Extraction and Characterisation of Natural Fibres from Imperata cylindrica: Morphological, Microstructural, Thermal, and Kinetic Properties

ABSTRACT

In this study, natural fibers were extracted from Imperata cylindrica (ICY) by mechanical fractionation followed by characterization. The morphological, microstructural, and thermal properties of ICY fibers were examined by scanning electron microscopy (SEM), energy-dispersive X-ray, and thermal gravimetric analysis (TGA). Kinetic analysis was examined through Flynn Wall Ozawa (FWO) and Kissinger Akahira Sunose (KAS) models. Results showed that mechanical fractionation successfully extracted natural fibers from ICY. SEM analyses revealed a compact surface structure interrupted by contours and protrusions due to disoriented fractionation of the fibers. Thermal analysis revealed significant mass loss (72.94–77.03%), whereas the TG/DTG plots shifted correspondingly due to multiple heating rates (10–30°C/min) and thermal lag during TGA from 30 to 800°C. Likewise, the onset, midpoint, offset, drying, and devolatilization peak temperatures increased at higher heating rates.

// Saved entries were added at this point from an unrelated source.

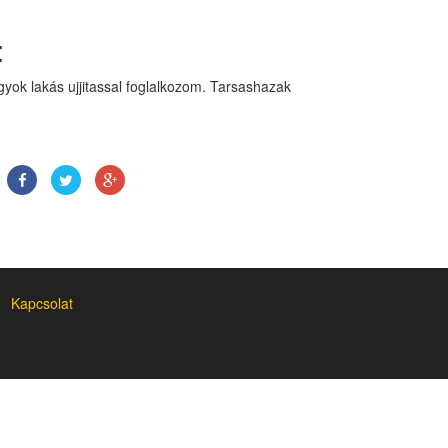
:
yok lakás ujjitassal foglalkozom. Tarsashazak
Kapcsolat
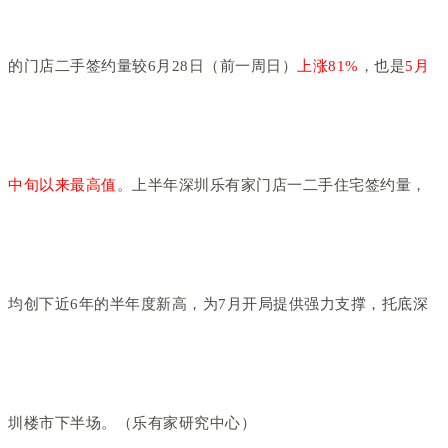
的门店二手签约量较6月28日（前一周日）
上涨81%
，也是
5月
中旬以来最高值
。上半年深圳乐有家门店一二手住宅签约量，
均创下近6年的半年度新高，为7月开局提供强力支撑，托底深
圳楼市下半场。（乐有家研究中心）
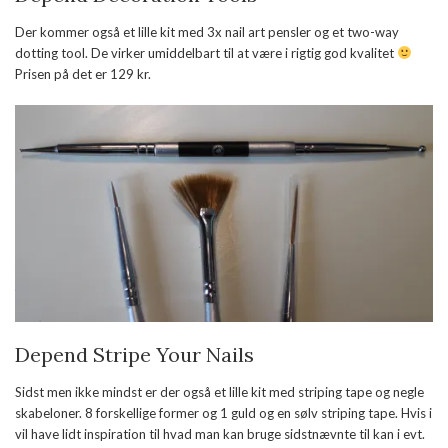
Der kommer også et lille kit med 3x nail art pensler og et two-way
dotting tool. De virker umiddelbart til at være i rigtig god kvalitet
Prisen på det er 129 kr.
Depend Stripe Your Nails
Sidst men ikke mindst er der også et lille kit med striping tape og negle
skabeloner. 8 forskellige former og 1 guld og en sølv striping tape. Hvis i
vil have lidt inspiration til hvad man kan bruge sidstnævnte til kan i evt.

T_ons increased from 257.99–269.25°C, whereas T_mid was 313.57–319.17°C, T_off was 363.70–376.58°C. The OFW and KAS kinetic models revealed activation energy (E_a) and frequency factor (k_o) ranged from 38.09 to 514.33 kJ mol⁻¹ and 1.65 × 10⁰² to 1.24 × 10⁴⁸ min⁻¹, respectively, for conversions α = 0.05 to 0.95, which indicate ICY fibers are thermally stable and suitable for utilization as bio-composite reinforcement.

摘要

摘要 在这项研究中, 天然纤维是通过机械分离和表征从Imperata cylindrica(ICY)中提取的.通过扫描电子显微镜(SEM);能量色散X射线和热重分析(TGA)研究了冰纤维的形态;微观结构和热性能. 动力学分析通过Flynn Wall Ozawa(FWO)和Kissinger Akahira-Sunose(KAS)模型进行检验. 结果表明, 机械分馏法成功地从冰中提取了天然纤维. SEM分析显示, 由于纤维的无定向分馏, 紧密的表面结构被轮廓和突起打断. 热分析显示出显著的质量损失(72.94–77.03%), 而TG/DTG曲线则因多个加热速率(10–30°C/min)和TGA过程中的热滞后(从30°C到800°C)而相应移动. 同样, 在较高的加热速率下, 起始中点偏移干燥和脱挥峰值温度增加. 吨从257.99-269.25°C增加, 而Tmid为313.57-319.17°C, Toff为363.70-376.58°C. OFW和KAS动力学模型显示, 在α = 0.05至0.95的转化率下, 活化能(Ea)和频率因子(ko)分别为38.09至514.33 kJ mol-1和1.65 × 1002至1.24 × 1048 min-1, 这表明冰纤维具有热稳定性, 适合用作生物复合材料增强材料.

KEYWORDS:

• Natural fibers
• Imperata cylindrica
• grass fibers
• thermal analysis
• kinetics

关键词:

• 天然纤维
• 草纤维
• 热分析
• 动力学

Acknowledgments

The technical and material support of the Hydrogen & Fuel Cell Laboratory, Centre of Hydrogen Energy, and Institute of Future Energy all located at Universiti Teknologi Malaysia (UTM) are gratefully acknowledged.

Disclosure statement

No potential conflict of interest was reported by the author(s).